Doesn’t it make you want a drink?

When Mars sent Jeremy Clarkson a case of Snickers with the words “you’re not you when you’re hungry” last month, they didn’t just score a PR coup. They raised an interesting theoretical question: could a Snickers bar ever produce a calming effect potent enough to mollify a marauding Clarkson?

No, I’m not suggesting Mars starts lacing its chocolate bars with tranquilisers. A growing body of research is suggesting ways in which brands can use the senses (taste, texture, smell, even the crinkling sound of a wrapper…) to elicit certain emotional responses from consumers.

It’s not as barmy as it sounds. “We’re looking at ways of linking sensory attributes to emotions,” says Amirah Ashouri, senior sensory & consumer scientist at Leatherhead Food Research. “It’s still early days but it is clear certain attributes can trigger memories of life experiences. Aroma, for example, can be a strong trigger for memories. Brands could be using sensory attributes to their advantage.”

Indeed, retailers have been piping the smell of baking bread around their stores for years in the belief it creates a comforting environment.
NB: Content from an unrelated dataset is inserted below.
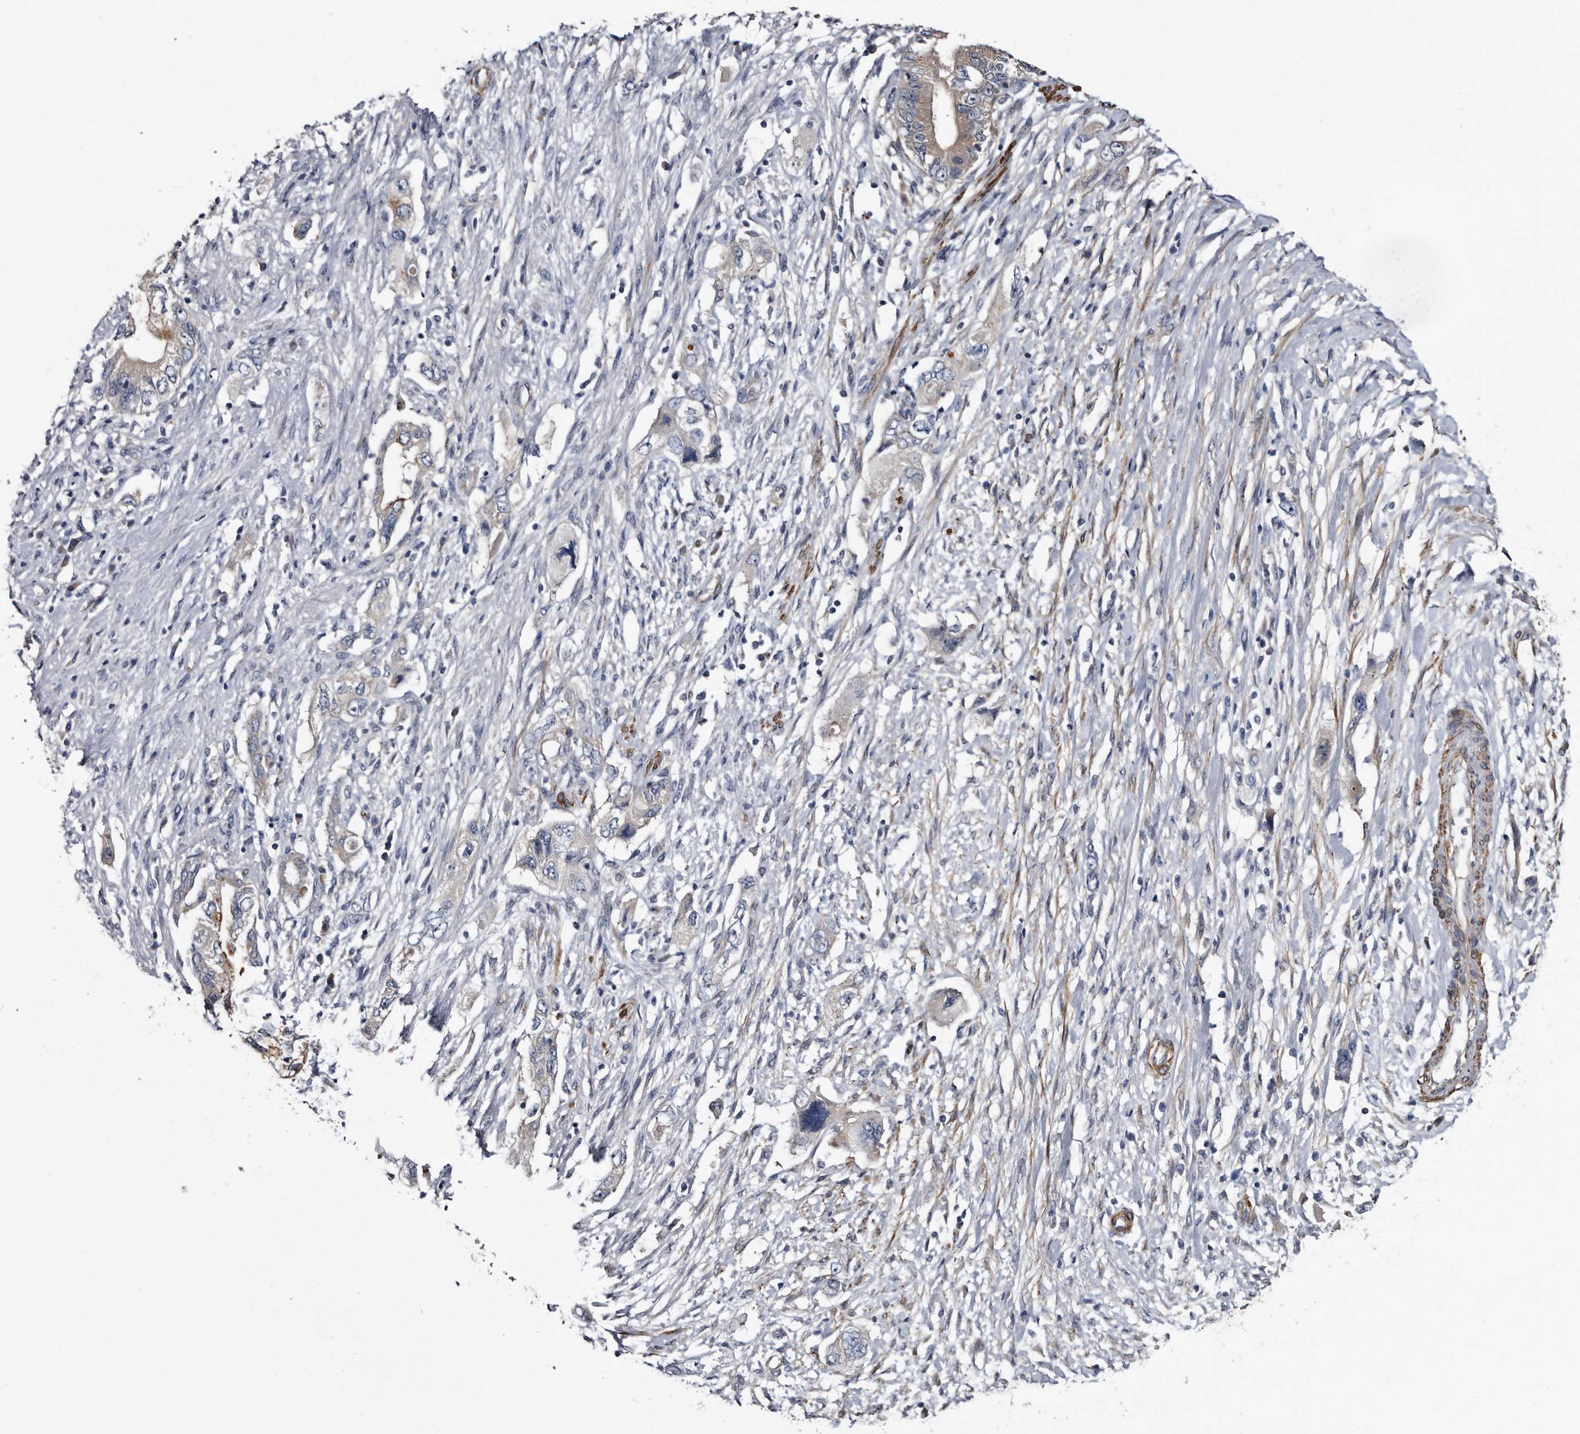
{"staining": {"intensity": "negative", "quantity": "none", "location": "none"}, "tissue": "pancreatic cancer", "cell_type": "Tumor cells", "image_type": "cancer", "snomed": [{"axis": "morphology", "description": "Adenocarcinoma, NOS"}, {"axis": "topography", "description": "Pancreas"}], "caption": "Immunohistochemistry (IHC) photomicrograph of neoplastic tissue: pancreatic adenocarcinoma stained with DAB exhibits no significant protein expression in tumor cells.", "gene": "IARS1", "patient": {"sex": "female", "age": 73}}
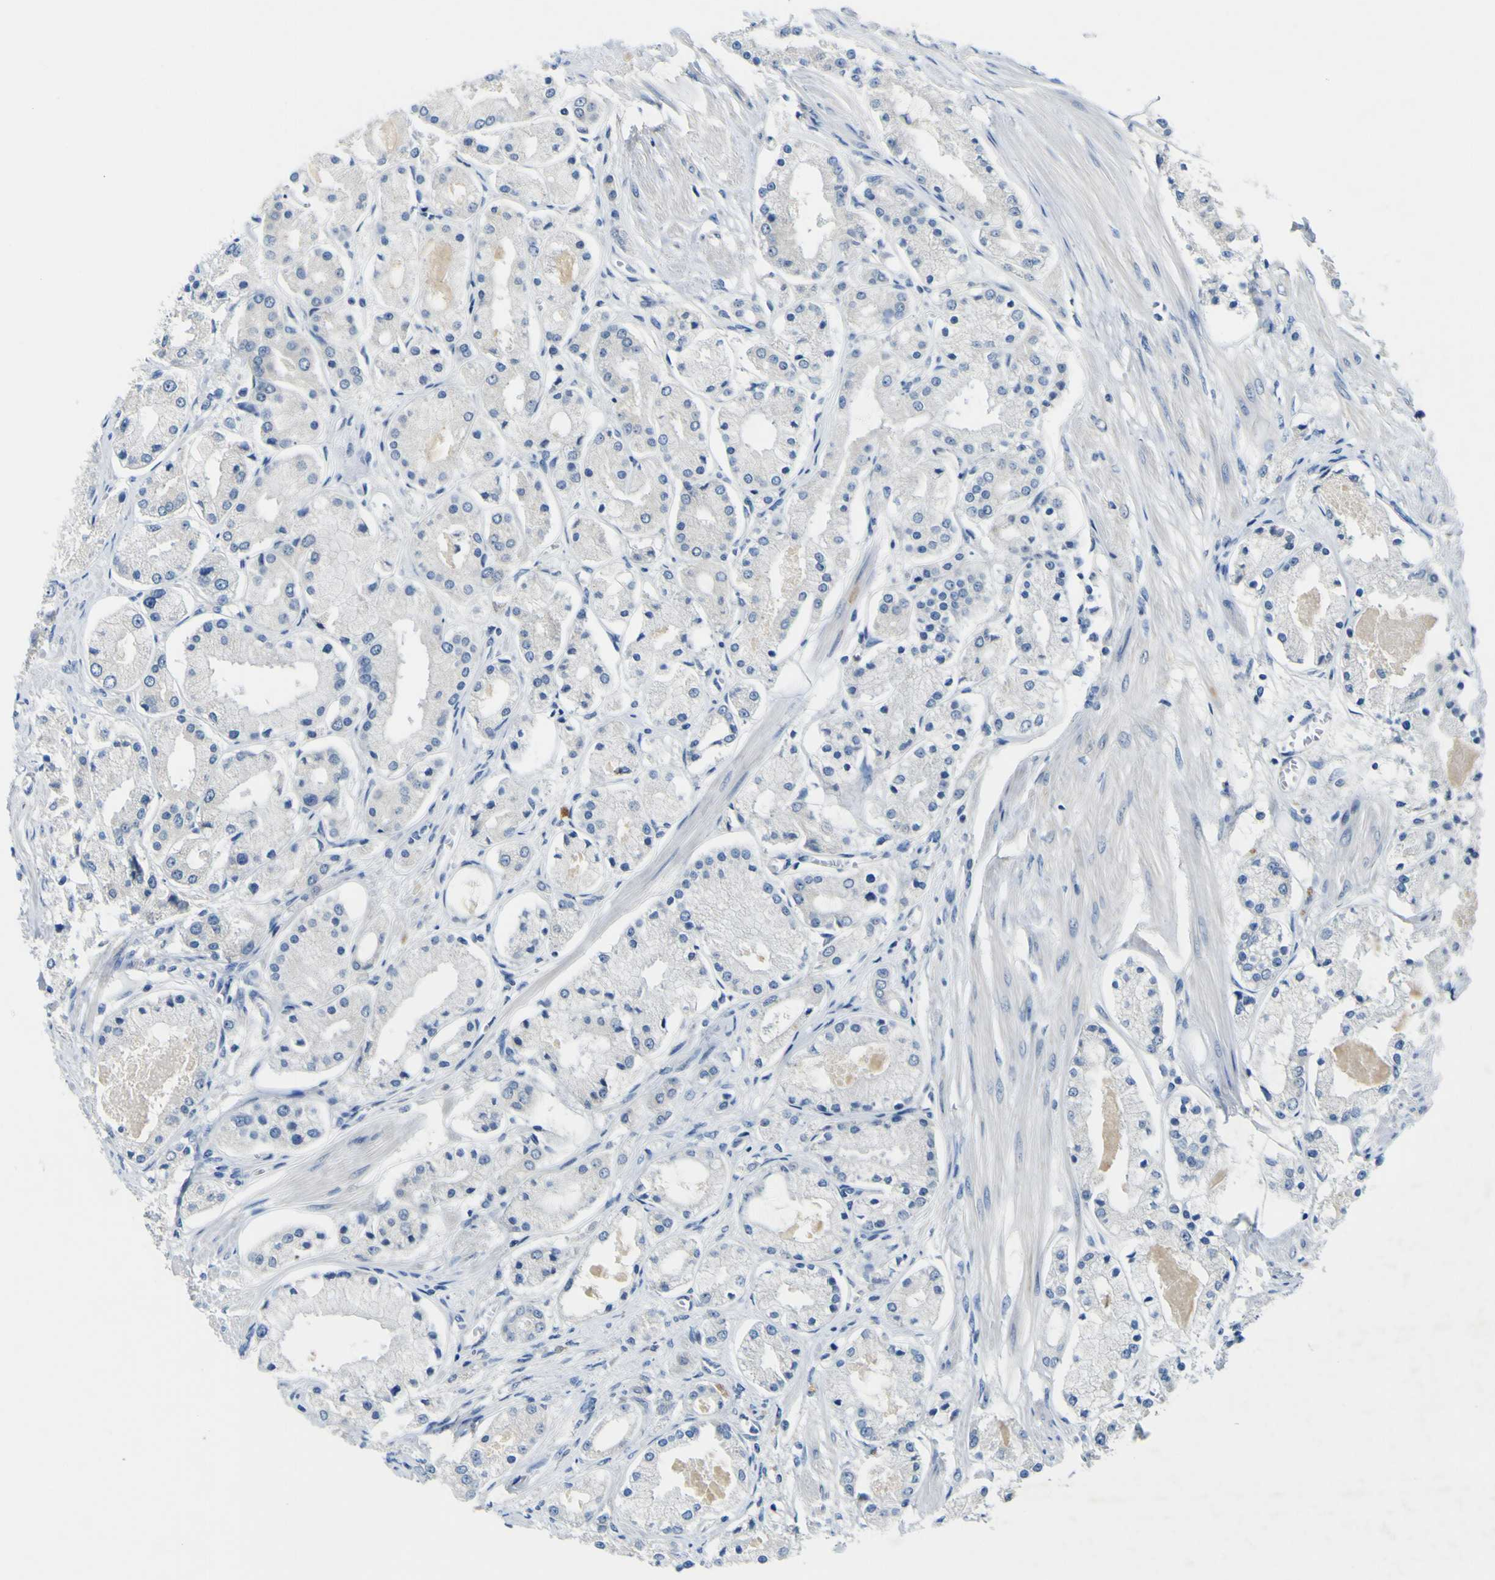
{"staining": {"intensity": "negative", "quantity": "none", "location": "none"}, "tissue": "prostate cancer", "cell_type": "Tumor cells", "image_type": "cancer", "snomed": [{"axis": "morphology", "description": "Adenocarcinoma, High grade"}, {"axis": "topography", "description": "Prostate"}], "caption": "Tumor cells are negative for protein expression in human prostate adenocarcinoma (high-grade). (IHC, brightfield microscopy, high magnification).", "gene": "LDLR", "patient": {"sex": "male", "age": 66}}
This would, theoretically, make shoppers likely to linger for longer and therefore spend more (a few years ago Asda even tried adding the sound of clucking hens to its eggs fixture), so there’s no reason why brands couldn’t be taking similar steps.

To use an example from Ashouri’s presentation at Mintel’s Food & Drink Big Conversation event yesterday, McVitie’s could exploit the senses to elicit the same emotions the brand’s Sweeet ad campaign are trying to rouse. In short, by enhancing smell, texture or other attributes, the brand could help consumers actually feel the ‘cuddles and snuggles’ it talks about in its ads.

I must confess, I wasn’t totally convinced on just how much the senses can be used to alter our perceptions of a product. Until last night’s launch of Talisker’s latest single malt expression, Skye, that is. For the launch, Diageo had clearly been brushing up on the sensory sciences.

They filled the London Canal Museum with the sound of howling winds and rain lashing against windows; they piped in the smell of wood smoke and projected footage of crashing waves onto the walls. The effect was to make the slightly sweet, slightly spicy, slightly salty whisky taste even more comforting, like we were holed up in a Hebridean croft as a storm raged outside.

It also made it rather moreish. And rather calming. Perhaps a crate of Talisker would have been a better present for Clarkson.